If tracerouting opt1 pfsense int from lan, give me back wan gateway as this:
C:>tracert -d 10.0.0.9
Rilevazione instradamento verso 10.0.0.9 su un massimo di 30 punti di passaggio
1 <1 ms <1 ms <1 ms 85.35.156.x -----> this is default gateway on pfsense wan int
2 85.35.141.x rapporti: Rete di destinazione non raggiungibile. (Network unreachable)
|
|--> This is next op routerRilevazione completata.
does it mean that it is trying to find a reply from opt1 going out to internet, instead of just replying from its internal int?
.... ???
-
It means that for some reason it skips your first new created firewallrule. Don't know why though. Maybe reboot.
-
already rebooted….what other factor can lead to such a problem? only loadbalancing or i've to check also other configurations such trafficshaping (but i don't think so) anyway just to be sure!
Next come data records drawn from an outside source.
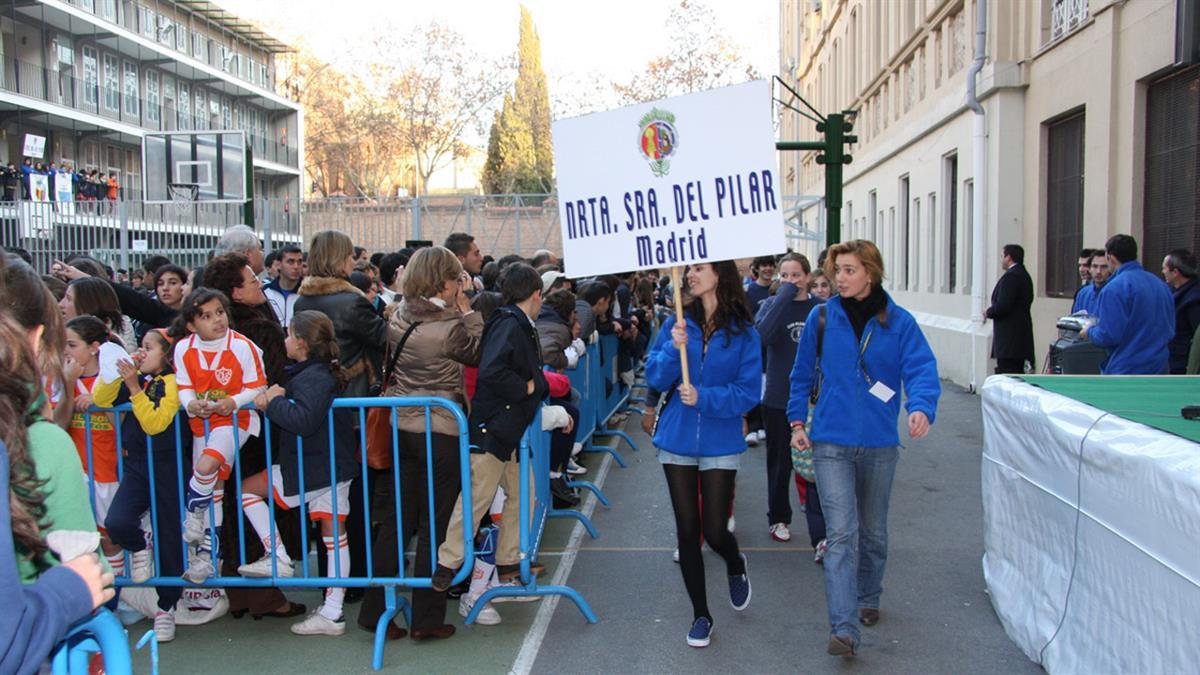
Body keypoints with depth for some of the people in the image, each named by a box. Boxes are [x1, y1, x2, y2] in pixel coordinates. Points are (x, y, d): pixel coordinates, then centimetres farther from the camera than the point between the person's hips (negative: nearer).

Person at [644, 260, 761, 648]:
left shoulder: (744, 333, -7)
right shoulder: (677, 325, 0)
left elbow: (748, 393, -9)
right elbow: (654, 377, -3)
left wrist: (704, 397, -21)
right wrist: (674, 349, -19)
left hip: (720, 444, -2)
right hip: (677, 441, 2)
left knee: (714, 531, -1)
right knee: (687, 530, 7)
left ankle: (736, 566, 37)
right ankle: (700, 615, 24)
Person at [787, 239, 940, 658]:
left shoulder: (899, 322, -4)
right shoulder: (822, 318, -1)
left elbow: (921, 368, -14)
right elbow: (803, 373, 8)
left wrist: (921, 406, -32)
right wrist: (797, 421, 4)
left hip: (879, 443, 1)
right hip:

do you think that if i remove loadbalancing and failover conf i'll solve the issue? Thanks.
-
Only firewallrules and outbound nat can cause problems here. You don't have any static routes configured, right?
-
no static routes. do you need more info on my conf? i can provide you with all the settings? I have the same problem on another pfsense 1.2 box also with dual wan. Everything works fine, but i cannot ping opt1 int from lan nor router attached to that interface. What can be the problem :-\
-
Try to rebuild the config step by step and see where it breaks. I guess that'S the easiest way to find the issue atm.
-
ok thanks a lot, I'll post the result if i succeed!
-
Yes, I'm interested to see where the problem is as well :)
-
You could try with my setup.
-
you mean the localnet entry?
-
No. What ip address i you trying from?
-
i'm trying to ping from internal server 192.168.100.10/24 to pfsense op1 (wan2) interface 10.0.0.10 or router behind it 10.0.0.9 but do not ping. Those rules you mention, was there to let both internal server not being restricted by the last rule "blockall". Do you mean that those rules are blocking pings?
-
Yes if you first 192.168.100.10 rules has the gateway * or 10.0.0.9 it should work imo.